Acosta and colleagues used various methods to categorize 450 study participants (mean age, 39 years; 72% women; 93% white) into four phenotypes. “Hungry brain” was measured using kilocalories consumed at an ad libitum buffet meal and a visual analog scale measuring satisfaction 30 minutes after a meal. “Hungry gut” was calculated through a visual analog scale measuring fullness 2 hours after a meal and gastric emptying time after a meal. “Emotional hunger” combined the score of an eating factor questionnaire focused on emotional restraint and the anxiety level through the hospital anxiety depression scale. “Slow burn” was measured through predicted residual energy expenditure, self-reported number of steps and self-reported exercise. All data were collected during a “phenotype day” at the Mayo Clinic.
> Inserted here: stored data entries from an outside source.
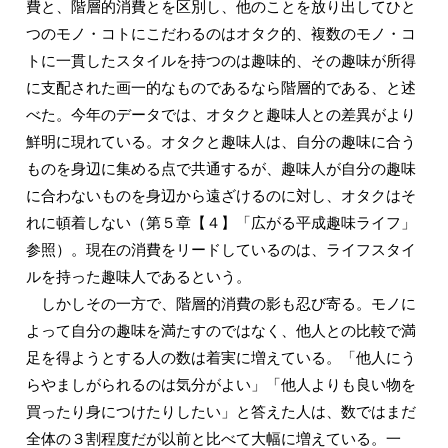
費と、階層的消費とを区別し、他のことを放り出してひと
つのモノ・コトにこだわるのはオタク的、複数のモノ・コ
トに一貫したスタイルを持つのは趣味的、その趣味が所得
に支配された画一的なものであるなら階層的である、と述
べた。今年のデータでは、オタクと趣味人との差異がより
鮮明に現れている。オタクと趣味人は、自分の趣味に合う
ものを身辺に集める点で共通するが、趣味人が自分の趣味
に合わないものを身辺から遠ざけるのに対し、オタクはそ
れに頓着しない（第５章【４】「広がる平成趣味ライフ」
参照）。現在の消費をリードしているのは、ライフスタイ
ルを持った趣味人であるという。
しかしその一方で、階層的消費の影も忍び寄る。モノに
よって自分の趣味を満たすのではなく、他人との比較で満
足を得ようとする人の数は着実に増えている。「他人にう
らやましがられるのは気分がよい」「他人よりも良い物を
買ったり身につけたりしたい」と答えた人は、数ではまだ
全体の３割程度だが以前と比べて大幅に増えている。一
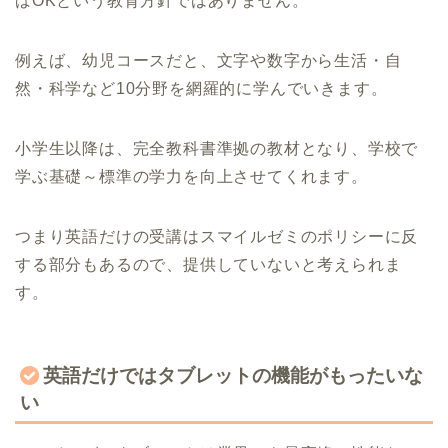
ばOKという教育方針ではありません。
例えば、幼児コースだと、文字や数字から生活・自
然・科学など10分野を網羅的に学んでいきます。
小学生以降は、完全教科書準拠の教材となり、学校で
学ぶ基礎～標準の学力を向上させてくれます。
つまり英語だけの受講はスマイルゼミのポリシーに反
する部分もあるので、提供していないと考えられま
す。
英語だけではタブレットの機能がもったいな
い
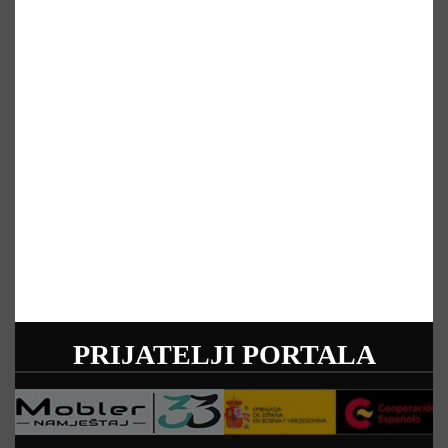
PRIJATELJI PORTALA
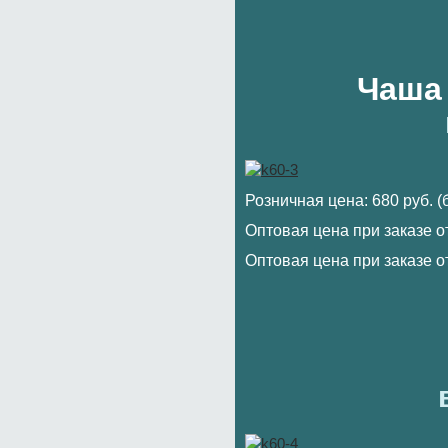
Чаша
Розничная цена: 680 руб. 
Оптовая цена при заказе от
Оптовая цена при заказе от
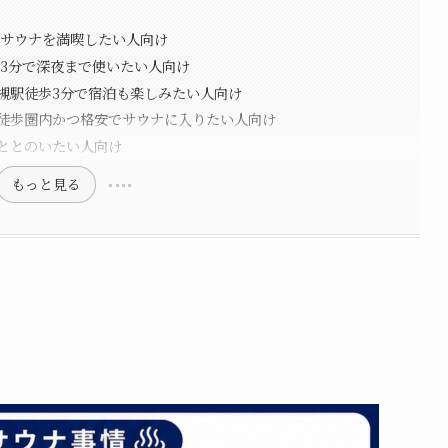
とサウナを満喫したい人向け
歩3分で深夜まで使いたい人向け
高槻駅徒歩3分で宿泊も楽しみたい人向け
徒歩圏内かつ格安でサウナに入りたい人向け
ととのいたい人向け
もっと見る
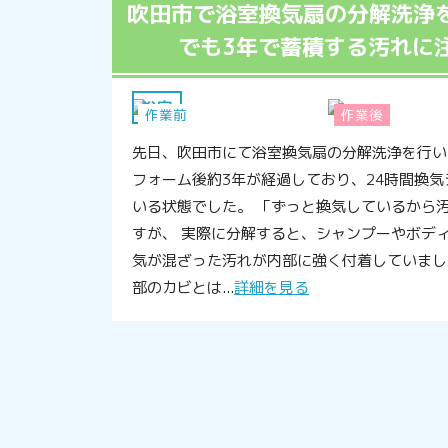
吹田市で浴室換気扇の分解洗浄を
でも3年で蓄積する汚れに
浴室
作業前
作業後
先日、吹田市にて浴室換気扇の分解洗浄を行い
フォーム後約3年が経過しており、24時間換
いる状態でした。 「ずっと換気しているから
すが、 実際に分解すると、シャンプーやボデ
気が混ざった汚れが内部に強く付着していまし
部のカビとは...
詳細を見る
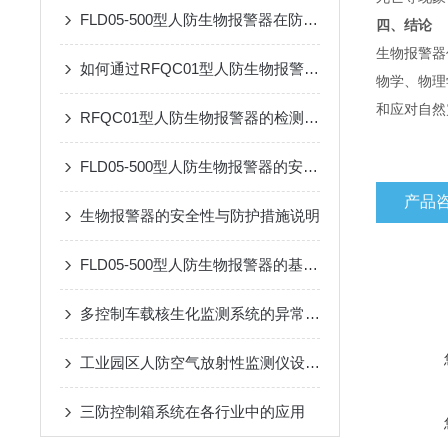
FLD05-500型人防生物报警器在防护中的关键作用
四
、结论
生物报警器
如何通过RFQC01型人防生物报警器提高应急防护能力？
物学、物理
和应对自然
RFQC01型人防生物报警器的检测精度与环境适应性分析
FLD05-500型人防生物报警器的安装与维护指南
产品
生物报警器的安全性与防护措施说明
FLD05-500型人防生物报警器的基本原理、功能和在安全监控中的作用
多控制车载核生化监测系统的异常处理方法
工业园区人防空气放射性监测仪设备设施着色规定
三防控制箱系统在各行业中的应用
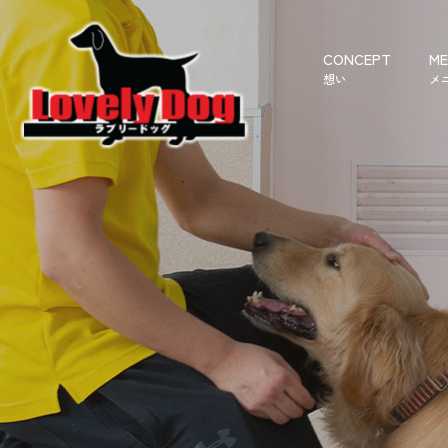
CONCEPT
ME
想い
メ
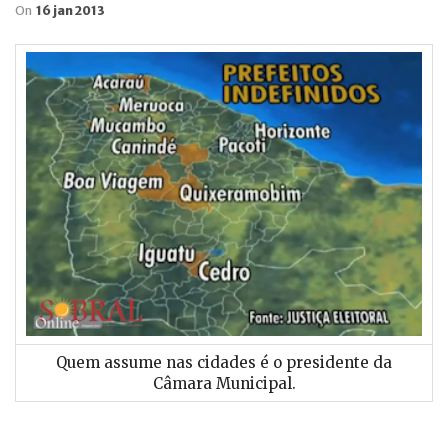
On
16 jan 2013
Quem assume nas cidades é o presidente da
Câmara Municipal.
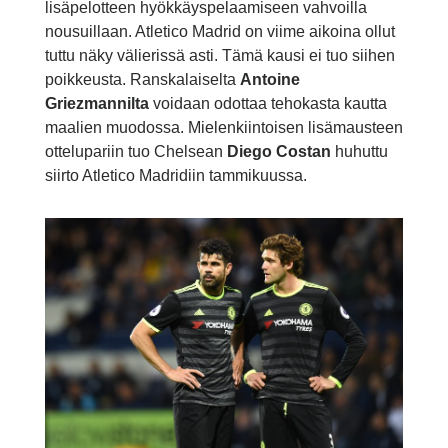
lisäpelotteen hyökkäyspelaamiseen vahvoilla
nousuillaan. Atletico Madrid on viime aikoina ollut
tuttu näky välierissä asti. Tämä kausi ei tuo siihen
poikkeusta. Ranskalaiselta
Antoine
Griezmannilta
voidaan odottaa tehokasta kautta
maalien muodossa. Mielenkiintoisen lisämausteen
ottelupariin tuo Chelsean
Diego Costan
huhuttu
siirto Atletico Madridiin tammikuussa.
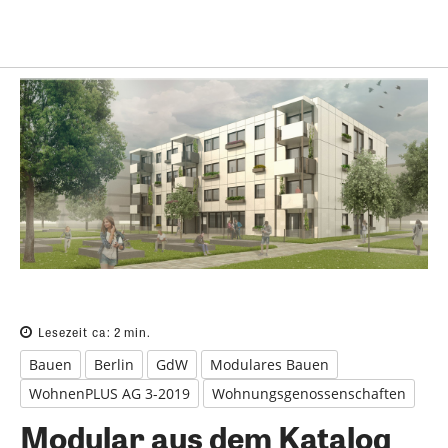
Lesezeit ca:
2
min.
Bauen
Berlin
GdW
Modulares Bauen
WohnenPLUS AG 3-2019
Wohnungsgenossenschaften
Modular aus dem Katalog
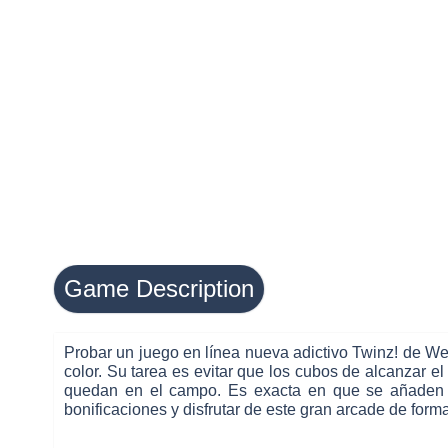
Game Description
Probar un juego en línea nueva adictivo Twinz! de W
color. Su tarea es evitar que los cubos de alcanzar 
quedan en el campo. Es exacta en que se añaden má
bonificaciones y disfrutar de este gran arcade de forma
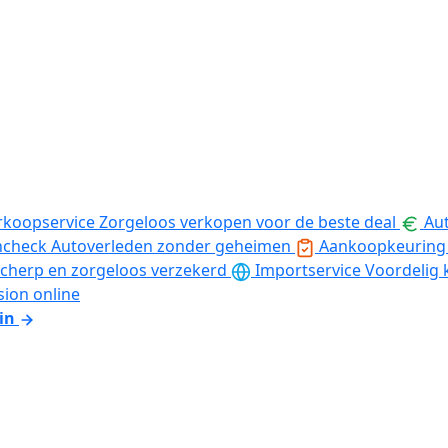
rkoopservice
Zorgeloos verkopen voor de beste deal
Aut
ncheck
Autoverleden zonder geheimen
Aankoopkeuring
cherp en zorgeloos verzekerd
Importservice
Voordelig 
sion online
in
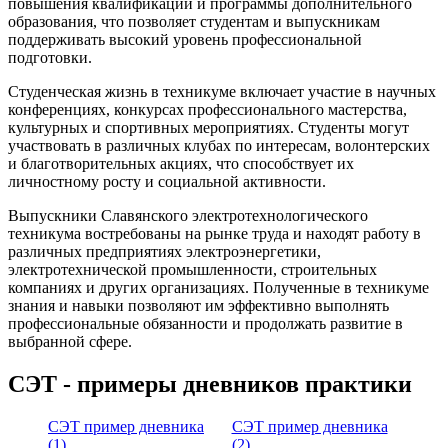
повышения квалификации и программы дополнительного
образования, что позволяет студентам и выпускникам
поддерживать высокий уровень профессиональной
подготовки.
Студенческая жизнь в техникуме включает участие в научных
конференциях, конкурсах профессионального мастерства,
культурных и спортивных мероприятиях. Студенты могут
участвовать в различных клубах по интересам, волонтерских
и благотворительных акциях, что способствует их
личностному росту и социальной активности.
Выпускники Славянского электротехнологического
техникума востребованы на рынке труда и находят работу в
различных предприятиях электроэнергетики,
электротехнической промышленности, строительных
компаниях и других организациях. Полученные в техникуме
знания и навыки позволяют им эффективно выполнять
профессиональные обязанности и продолжать развитие в
выбранной сфере.
СЭТ - примеры дневников практики
СЭТ пример дневника
СЭТ пример дневника
(1)
(2)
Participants were categorized into a phenotype if they were measured in the 75th percentile or higher from the median value of the study cohort. Different median values for each phenotype were used for men and women.

In the study cohort, 18% fell into the hungry gut phenotype, 16% were categorized as hungry brain and 12% each were placed into emotional hunger and slow burn phenotypes. About 27% of participants were categorized into multiple phenotypes, and 15% had an unknown phenotype.

Personalizing obesity treatment

Acosta and colleagues also conducted a pragmatic trial in which participants were randomly assigned to phenotype-guided treatment (n = 68; 68% women; mean age, 42 years) or standard of care (n = 200; 75% women; mean age, 49 years).

Those assigned to the phenotype-guided practice were prescribed a treatment plan including lifestyle intervention featuring a diet tailored to each phenotype, medication, devices and surgery. The hungry brain strategy included phentermine/topiramate extended-released (Qsymia, Vivus), a vagal nerve block, an endoscopy sleeve gastroplasty and laparoscopic sleeve gastrectomy. Those in hungry gut received liraglutide (Saxenda, Novo Nordisk) and intragastric balloons and gels and underwent Roux-en-Y gastric bypass. The emotional hunger strategy employed an intervention diet, behavioral therapy and naltrexone/bupropion (Contrave, Currax). The slow burn phenotype participated in an intensive exercise plan in addition to a diet and were prescribed phentermine.

“Our aim was to characterize the obesity phenotypes and assess the efficacy of phenotype-guided, anti-obesity medication compare to nonphenotype pharmacotherapy,” Acosta said during the presentation. “Our long-term goal is to develop a personalized approach to obesity management.”

After 12 months, 79% of the phenotype group had a 10% or greater weight loss vs. 35% in the nonphenotype group (P < .001). The mean weight loss at 12 months was 16.1% in the phenotype cohort and 9.2% in the nonphenotype group (P < .001).

Acosta said the findings have several clinical implications that could change the way providers prescribe medication for individuals with obesity.

“First, patients with obesity will lose almost two times more weight [with phenotype-guided therapy] in 1 year,” Acosta told Healio. “Second, providers will improve their respond rate of patients losing more than 10%, to 80%, which will enhance the outcomes and compliance with patients, patient satisfaction and overall obesity and comorbidities improvement. Third, we will stop the current standard of care, which is based on trial and error, and we move toward a precision of medicine approach to select medications based on abnormal pathophysiological and behavioral phenotypes.”